Tribal dissidence and religious radicalism have therefore been partners in the Muslim world for many centuries. On the one hand there is the anarchy of the tribes, ordered only by their own traditions: in the Arabic of the Maghrib the bled-es-siba, in the Pathan lands and Iran yaghestan: the land of unrest (or ‘the land of defiance’, as Afghanistan has sometimes been called in both the Persian and Indian traditions): opposed to the bled-es-makhzen or hukumat, the land of government. A rather gloomy Pathan proverb sums up the disadvantages of both ways of life: ‘Feuding ate up the mountains, and taxes ate up the plains.’

The great majority of the Pathan tribal revolts against the British were orchestrated by religious figures in the name of jihad: all of them, naturally, described by the British as ‘mad’. These included the Akhund of Swat in the 1860s, the Hadda Mullah, the Manki Mullah, the Fakir of Buner and the Powindah Mullah in the 1890s, and in the 1930s the Fakir of Ipi, against whose rebellion the British deployed two divisions (including my maternal uncle’s Gurkha battalion).

The Fakir of Ipi’s rebellion took place in Waziristan, later the heartland of Taleban support after 9/11 and the US overthrow of the Taleban. Incidentally, all these revolts were influenced to a greater or lesser extent by news from other parts of the Muslim world (albeit often extremely twisted) about clashes between Muslims and the Christian imperial powers; so the notion that Pakistanis being influenced by developments in Palestine or Iraq marks a new departure is completely wrong.

Waziristan was also the site of major uprisings in the 1890s, and in 1919 when the Wazirs and Mahsuds rose in support of the Afghan invasion of India. It may be noted incidentally that just as at the time of writing the US and Pakistani forces have not yet killed or captured much of the top leadership of Al Qaeda or the Taleban, so, despite deploying some 40,000 troops in Waziristan, the British never caught the Fakir of Ipi, who died in his bed in 1960 – by that stage, interestingly enough, preaching Pathan nationalism and an independent Pashtunistan.
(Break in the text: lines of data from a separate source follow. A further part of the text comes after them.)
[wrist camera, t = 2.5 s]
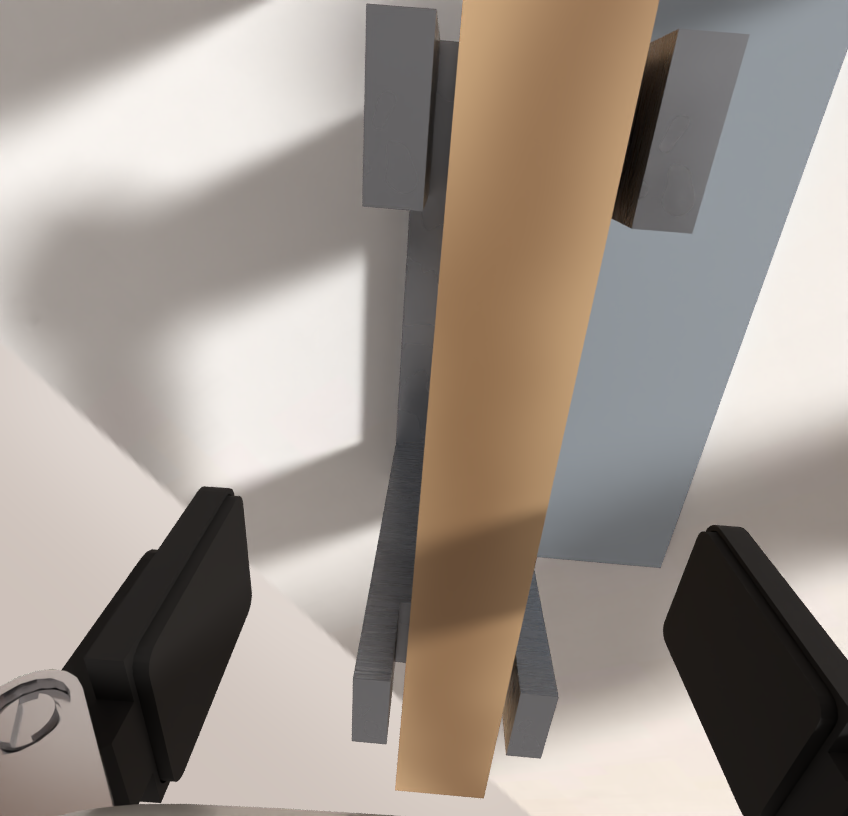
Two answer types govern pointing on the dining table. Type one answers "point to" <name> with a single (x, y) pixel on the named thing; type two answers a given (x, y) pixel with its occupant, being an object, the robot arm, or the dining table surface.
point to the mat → (688, 291)
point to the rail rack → (425, 198)
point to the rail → (508, 347)
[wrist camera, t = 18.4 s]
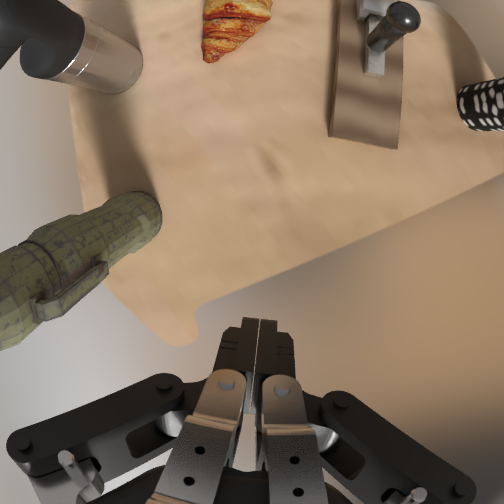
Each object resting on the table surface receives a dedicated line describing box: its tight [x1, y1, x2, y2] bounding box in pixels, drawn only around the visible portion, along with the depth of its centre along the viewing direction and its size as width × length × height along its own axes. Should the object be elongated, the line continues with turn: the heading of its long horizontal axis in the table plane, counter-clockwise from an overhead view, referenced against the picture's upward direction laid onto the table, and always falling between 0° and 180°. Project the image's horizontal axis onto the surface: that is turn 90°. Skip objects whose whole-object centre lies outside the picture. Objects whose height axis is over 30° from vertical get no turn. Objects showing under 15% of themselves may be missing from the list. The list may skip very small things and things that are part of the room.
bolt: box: [364, 1, 421, 78], centre depth 26 cm, size 12×4×14 cm, turn 175°
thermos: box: [0, 191, 162, 351], centre depth 31 cm, size 9×12×35 cm
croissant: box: [201, 0, 272, 63], centre depth 33 cm, size 21×10×8 cm, turn 157°
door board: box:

Almost forty years before the emergence of the Afghan Taleban, the great anthropologist of the Pathans, Fredrik Barth, wrote the following about the orchestration of revolt in the name of Islam:

A more temporary organization [than the regular relationship between a local saint and his followers] may be built around persons of less established sanctity, based on the Islamic dogma of the holy war and the blessings awaiting the soldier (ghazi) who figures in one. This line of appeal requires considerable demagogic powers and is mainly adopted by mullahs. Essentially, it depends for its success on the presence of a fundamental conflict in the area, and the ability to play on ideals of manliness and fearlessness so as to whip up confidence among the warriors of the community.16

The Taleban, however, are a new variation of this old pattern. They are an alliance of newly risen younger mullahs, rather than single ‘authoritative clerics’ possessing individual baraka. Their chief leaders, like Beitullah Mahsud and Fazlullah, emerged to prominence when they were in their late twenties or early thirties. This is not quite such a shift as the Pakistani elites make out. The Pathan tradition in general is far more egalitarian in spirit than those of the other parts of Pakistan, and, within that tradition, those of some of the tribes of the Frontier have always been famous for the unwillingness of the tribesmen to bow to hereditary chieftains. ‘Traditionally, the dominant characteristic of the Mahsud was his independence – in a sense, every man was his own malik.’17 Leadership has generally been through merit, and especially courage and skill in fighting. Though of course the leaders of the Pakistani Taleban are very pious Muslims, unlike previous leaders of revolt against the British such as the Mullah of Hadda they are not regarded as saints by their followers, but only as especially able and tough military commanders.